# The Ubuntu Forum Community > Ubuntu Official Flavours Support > Installation & Upgrades > [ubuntu] initramfs) unable to find a medium containing a live file system.

## SHAMIM_HAIDER33

Hi,

I am trying to install UBUNTU 10.04; 10.10 & 11.04 on my PC but every time it shows an error as follows :-


BuzyBox V1.15.3 (Ubuntu 1:1.15.3-1ubuntu5) built-in shell (ash)
Enter 'help' for a list of built in commands.

(initramfs) unable to find a medium containing a live file system.



My hardware configuration is:-
Processor:- Core i3
RAM:-2GB
Motherbord:- Gegabyte DDR
LG DVD R/W Drive

I have already Win-xp running on it on a different partetion.
Can anyone tell me the solution.

Thank you !

----------


## MountainX

make sure your USB disk is not plugged into a USB 3.0 port and make sure the md5sum on your iso image is correct.

----------


## Rubi1200

Hi and welcome to the forums SHAMIM_HAIDER33  :Smile: 

Here is the link for the md5sum:
https://help.ubuntu.com/community/HowToMD5SUM

Also make sure you burn the image at the lowest possible speed and that the optical drive is not damaged or dirty.

----------


## Lupi

I had the same problem, but after visiting this link http://www.commodore-amiga.org/en/fo...ve-file-system , I changed the SATA controller type from IDE to AHCI in Bios and everything works perfectly.

----------


## SiliconS

Thank you Lupi. That was a great tip.

----------


## przemnet

I had the same error and in my case solution was to disconnect Edimax USB wireless card. After live system started I connected the USB wifi card again (to have Internet connection during installation) and everything went fine.

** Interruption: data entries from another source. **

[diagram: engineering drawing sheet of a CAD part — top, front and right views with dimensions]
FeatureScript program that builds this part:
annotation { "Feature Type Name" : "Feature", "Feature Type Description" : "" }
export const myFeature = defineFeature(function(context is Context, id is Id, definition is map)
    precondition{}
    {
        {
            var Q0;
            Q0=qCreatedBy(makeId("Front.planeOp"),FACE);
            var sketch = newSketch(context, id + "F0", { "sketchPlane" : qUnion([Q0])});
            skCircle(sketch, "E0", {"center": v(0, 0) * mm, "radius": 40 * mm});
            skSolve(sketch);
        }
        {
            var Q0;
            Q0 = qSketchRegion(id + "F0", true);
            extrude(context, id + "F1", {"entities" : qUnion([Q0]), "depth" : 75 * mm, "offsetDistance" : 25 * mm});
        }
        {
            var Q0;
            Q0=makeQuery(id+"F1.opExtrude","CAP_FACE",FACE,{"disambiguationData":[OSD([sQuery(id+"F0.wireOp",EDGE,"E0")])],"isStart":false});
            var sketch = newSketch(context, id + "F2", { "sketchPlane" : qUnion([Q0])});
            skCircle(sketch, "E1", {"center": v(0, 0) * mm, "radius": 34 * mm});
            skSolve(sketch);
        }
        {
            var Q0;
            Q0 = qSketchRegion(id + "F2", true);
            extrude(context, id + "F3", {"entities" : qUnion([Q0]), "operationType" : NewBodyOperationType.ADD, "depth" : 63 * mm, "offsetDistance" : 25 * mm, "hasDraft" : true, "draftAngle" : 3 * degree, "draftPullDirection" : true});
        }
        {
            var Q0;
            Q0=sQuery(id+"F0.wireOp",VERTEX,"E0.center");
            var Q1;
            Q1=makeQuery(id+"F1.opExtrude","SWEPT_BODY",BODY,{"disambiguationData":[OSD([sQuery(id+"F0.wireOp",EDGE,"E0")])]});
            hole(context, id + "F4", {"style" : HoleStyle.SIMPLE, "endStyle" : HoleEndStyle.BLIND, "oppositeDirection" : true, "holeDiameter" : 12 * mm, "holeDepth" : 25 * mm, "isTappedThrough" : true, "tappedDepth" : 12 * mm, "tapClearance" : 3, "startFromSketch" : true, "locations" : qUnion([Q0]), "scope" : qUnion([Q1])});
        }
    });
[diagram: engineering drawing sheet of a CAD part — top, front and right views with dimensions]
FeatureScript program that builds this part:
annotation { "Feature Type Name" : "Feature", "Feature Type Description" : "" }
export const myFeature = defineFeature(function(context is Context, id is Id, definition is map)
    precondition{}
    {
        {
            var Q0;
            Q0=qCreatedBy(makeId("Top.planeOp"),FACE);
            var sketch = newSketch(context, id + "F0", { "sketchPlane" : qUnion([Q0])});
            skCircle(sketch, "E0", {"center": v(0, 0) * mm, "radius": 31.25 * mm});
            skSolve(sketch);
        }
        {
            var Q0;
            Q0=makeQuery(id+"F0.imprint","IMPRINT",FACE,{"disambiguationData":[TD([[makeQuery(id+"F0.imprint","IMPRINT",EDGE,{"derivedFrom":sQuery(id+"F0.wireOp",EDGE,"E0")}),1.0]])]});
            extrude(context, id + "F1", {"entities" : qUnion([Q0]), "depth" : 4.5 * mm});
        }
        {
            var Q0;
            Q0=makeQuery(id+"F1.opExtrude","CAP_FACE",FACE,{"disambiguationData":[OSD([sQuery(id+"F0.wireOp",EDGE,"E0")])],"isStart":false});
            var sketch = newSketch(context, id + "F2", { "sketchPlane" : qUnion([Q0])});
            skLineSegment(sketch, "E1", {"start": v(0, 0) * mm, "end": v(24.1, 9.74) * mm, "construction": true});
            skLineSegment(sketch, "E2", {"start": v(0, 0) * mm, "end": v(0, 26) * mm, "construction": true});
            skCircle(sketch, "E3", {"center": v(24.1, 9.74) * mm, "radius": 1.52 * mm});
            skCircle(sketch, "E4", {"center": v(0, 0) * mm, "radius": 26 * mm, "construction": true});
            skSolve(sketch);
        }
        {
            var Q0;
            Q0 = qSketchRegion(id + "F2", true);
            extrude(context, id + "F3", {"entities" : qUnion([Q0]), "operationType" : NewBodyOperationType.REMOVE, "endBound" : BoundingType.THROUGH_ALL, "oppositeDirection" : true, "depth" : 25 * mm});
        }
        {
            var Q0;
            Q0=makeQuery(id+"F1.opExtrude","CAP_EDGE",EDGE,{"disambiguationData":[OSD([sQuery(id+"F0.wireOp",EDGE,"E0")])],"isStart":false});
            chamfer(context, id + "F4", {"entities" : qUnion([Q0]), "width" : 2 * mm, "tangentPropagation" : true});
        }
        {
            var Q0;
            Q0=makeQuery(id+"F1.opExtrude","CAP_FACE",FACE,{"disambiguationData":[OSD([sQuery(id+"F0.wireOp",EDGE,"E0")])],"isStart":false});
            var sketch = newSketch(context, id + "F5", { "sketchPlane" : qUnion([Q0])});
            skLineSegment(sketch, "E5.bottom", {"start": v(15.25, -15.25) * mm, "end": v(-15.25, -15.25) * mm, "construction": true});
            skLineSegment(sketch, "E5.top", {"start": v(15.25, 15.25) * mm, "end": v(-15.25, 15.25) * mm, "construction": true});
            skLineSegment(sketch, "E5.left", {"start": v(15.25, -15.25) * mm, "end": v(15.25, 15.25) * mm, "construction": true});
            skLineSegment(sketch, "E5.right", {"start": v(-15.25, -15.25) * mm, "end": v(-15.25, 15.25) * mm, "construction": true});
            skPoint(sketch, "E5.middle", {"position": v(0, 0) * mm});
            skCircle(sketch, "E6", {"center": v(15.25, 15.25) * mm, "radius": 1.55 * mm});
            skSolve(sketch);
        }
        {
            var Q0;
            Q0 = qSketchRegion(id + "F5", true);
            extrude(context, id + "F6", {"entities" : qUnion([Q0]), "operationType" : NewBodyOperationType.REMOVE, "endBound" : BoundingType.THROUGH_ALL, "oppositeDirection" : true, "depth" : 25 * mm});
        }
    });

*So a general piece of advice would be to disconnect all unnecessary USB devices when booting from USB stick and connect them after system starts.*

BTW it's a shame that developers did not test such a case where some other USB devices are connected during system boot. It's quite logical that it was not possible to find live file system on USB wireless card, but installer should be written in a way that it should somehow recognize type of USB devices and be able to find USB stick with required files. Especially in LTS edition...

----------


## Kenny-HUN

Two out of three configurations I have, Linux simply fails even to boot in the LiveCD... and people wonder why Linux is unable to spread...

I tried the 12.04 LTS AMD64 LiveCD burned on a DVD. (on other systems works fine, won't waste a CD) Previous versions do the very same thing, x86 as well.
/Edit: OpenSuSE 12.1 does the same, so it's a lovely kernel bug again for sure.../
The mainboard is an ASUS F1A75V-Pro, the rest shouldn't make a differnece. (shouldn't)

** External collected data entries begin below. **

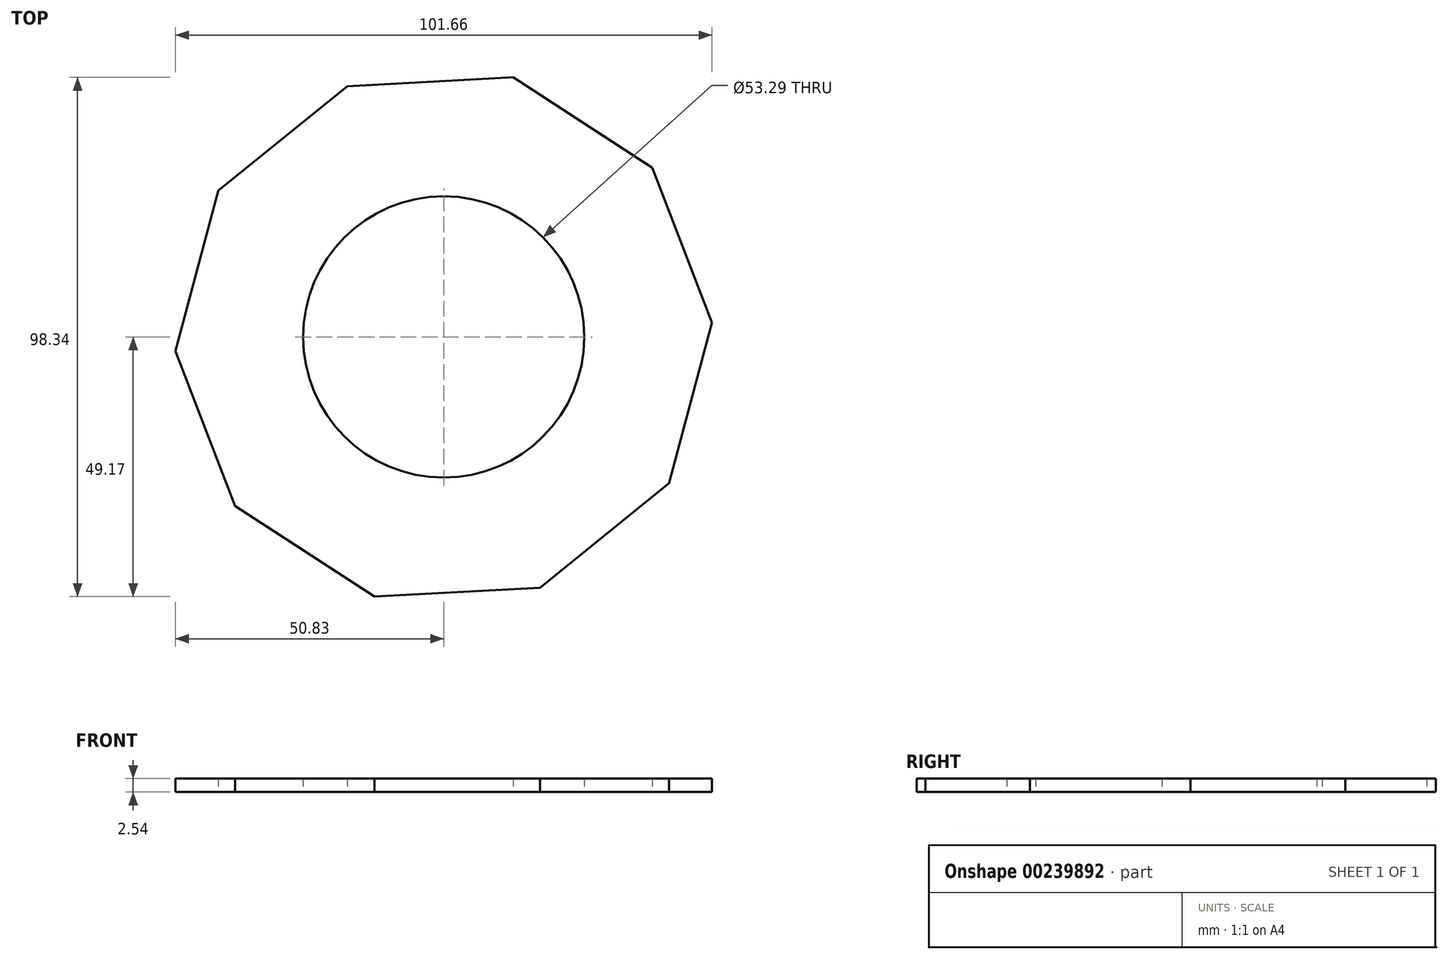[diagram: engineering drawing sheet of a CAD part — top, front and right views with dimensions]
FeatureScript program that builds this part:
annotation { "Feature Type Name" : "Feature", "Feature Type Description" : "" }
export const myFeature = defineFeature(function(context is Context, id is Id, definition is map)
    precondition{}
    {
        {
            var Q0;
            Q0=qCreatedBy(makeId("Top.planeOp"),FACE);
            var sketch = newSketch(context, id + "F0", { "sketchPlane" : qUnion([Q0])});
            skCircle(sketch, "E0.cCircle", {"center": v(0, 0) * mm, "radius": 50.9 * mm, "construction": true});
            skLineSegment(sketch, "E0.0", {"start": v(-18.26, 47.51) * mm, "end": v(13.15, 49.17) * mm});
            skLineSegment(sketch, "E0.1", {"start": v(13.15, 49.17) * mm, "end": v(39.54, 32.05) * mm});
            skLineSegment(sketch, "E0.2", {"start": v(39.54, 32.05) * mm, "end": v(50.83, 2.69) * mm});
            skLineSegment(sketch, "E0.3", {"start": v(50.83, 2.69) * mm, "end": v(42.7, -27.7) * mm});
            skLineSegment(sketch, "E0.4", {"start": v(42.7, -27.7) * mm, "end": v(18.26, -47.51) * mm});
            skLineSegment(sketch, "E0.5", {"start": v(18.26, -47.51) * mm, "end": v(-13.15, -49.17) * mm});
            skLineSegment(sketch, "E0.6", {"start": v(-13.15, -49.17) * mm, "end": v(-39.54, -32.05) * mm});
            skLineSegment(sketch, "E0.7", {"start": v(-39.54, -32.05) * mm, "end": v(-50.83, -2.69) * mm});
            skLineSegment(sketch, "E0.8", {"start": v(-50.83, -2.69) * mm, "end": v(-42.7, 27.7) * mm});
            skLineSegment(sketch, "E0.9", {"start": v(-42.7, 27.7) * mm, "end": v(-18.26, 47.51) * mm});
            skSolve(sketch);
        }
        {
            var Q0;
            Q0=makeQuery(id+"F0.imprint","IMPRINT",FACE,{"disambiguationData":[TD([[makeQuery(id+"F0.imprint","IMPRINT",EDGE,{"derivedFrom":sQuery(id+"F0.wireOp",EDGE,"E0.0")}),-1.0]])]});
            var sketch = newSketch(context, id + "F1", { "sketchPlane" : qUnion([Q0])});
            skCircle(sketch, "E1", {"center": v(0, 0) * mm, "radius": 26.92 * mm});
            skSolve(sketch);
        }
        {
            var Q0;
            Q0=sQuery(id+"F1.wireOp",EDGE,"E1");
            extrude(context, id + "F2", {"bodyType" : ToolBodyType.SURFACE, "surfaceEntities" : qUnion([Q0]), "depth" : 69.85 * mm});
        }
        {
            var Q0;
            Q0 = qSketchRegion(id + "F0", true);
            extrude(context, id + "F3", {"entities" : qUnion([Q0]), "depth" : 2.54 * mm});
        }
        {
            var Q0;
            Q0=makeQuery(id+"F3.opExtrude","CAP_FACE",FACE,{"disambiguationData":[OSD([sQuery(id+"F0.wireOp",EDGE,"E0.0"),sQuery(id+"F0.wireOp",EDGE,"E0.1"),sQuery(id+"F0.wireOp",EDGE,"E0.2"),sQuery(id+"F0.wireOp",EDGE,"E0.3"),sQuery(id+"F0.wireOp",EDGE,"E0.4"),sQuery(id+"F0.wireOp",EDGE,"E0.5"),sQuery(id+"F0.wireOp",EDGE,"E0.6"),sQuery(id+"F0.wireOp",EDGE,"E0.7"),sQuery(id+"F0.wireOp",EDGE,"E0.8"),sQuery(id+"F0.wireOp",EDGE,"E0.9")])],"isStart":true});
            var sketch = newSketch(context, id + "F4", { "sketchPlane" : qUnion([Q0])});
            skCircle(sketch, "E2", {"center": v(0, 0) * mm, "radius": 26.65 * mm});
            skSolve(sketch);
        }
        {
            var Q0;
            Q0 = qSketchRegion(id + "F4", true);
            extrude(context, id + "F5", {"entities" : qUnion([Q0]), "operationType" : NewBodyOperationType.REMOVE, "oppositeDirection" : true, "depth" : 25.4 * mm});
        }
    });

Only one thought, merely for the records, BIOS settings are set in a certain way for a reason (normally), by-passing and overriding them is NOT a smart idea. Windows is blamed of trying to outsmart the user, Linux tries to outsmart the hardware, again and again... epic fail.

----------


## repager

I have encountered this problem with Ubuntu and installed Centos 6 with no problem.
Having been using and installing GNU/Linux on many different desktops and laptops I find Kenny-Hun's comments rather amusing.
So Linux is not more successful on Desktop becuse it tries to 'outsmart' the hardware - nothing to do with Microsoft pressurising manufacturers to keep information secret resulting in the need to reverse engineer?
Even with this disadvantage Linux leaves Mcrosoft in the dust on many aspects of smooth hardware recognition on the fly.

----------


## lewis886

i am trying to run ubuntu from a live cd.  the computer doesn't have a hard drive currrently. i am getting this same message.  i tried first with a disc for 11.04.  that gave me this message, so following some suggestions that i found, i downloaded 12.04 and burnt the disc at the lowest speed that my drive would go.  trying to boot up the computer with this new cd still gives me the same message.  

any ideas or suggestions?

----------


## Priyanka1811

Hey I am facing the same problem and i am trying to install it from a iso file which is on my windows 7.
Please help me with a solution asap !!!

----------


## oldos2er

Priyanka1811, please start a new thread for your question. No one's likely to see it here tagged onto a year-old thread.

----------


## batpoep

Hi there, 

I was having the same issues, and then figured that it was a bios error (tried both a boot CD and USB), so tinkered there.  

I eventually found a setting to try boot into a Windows environment. 

*> Advanced Bios Features > Installer OS Select > Windows / *Other*
*
After changing that, it all worked perfectly.

(Acer Extensa E264 with AMBios CMOS 2.5)

----------


## wildmanne39

Thanks for sharing and please do not post in threads that have not had activity for a year or longer, since this is an old thread it has been closed.

----------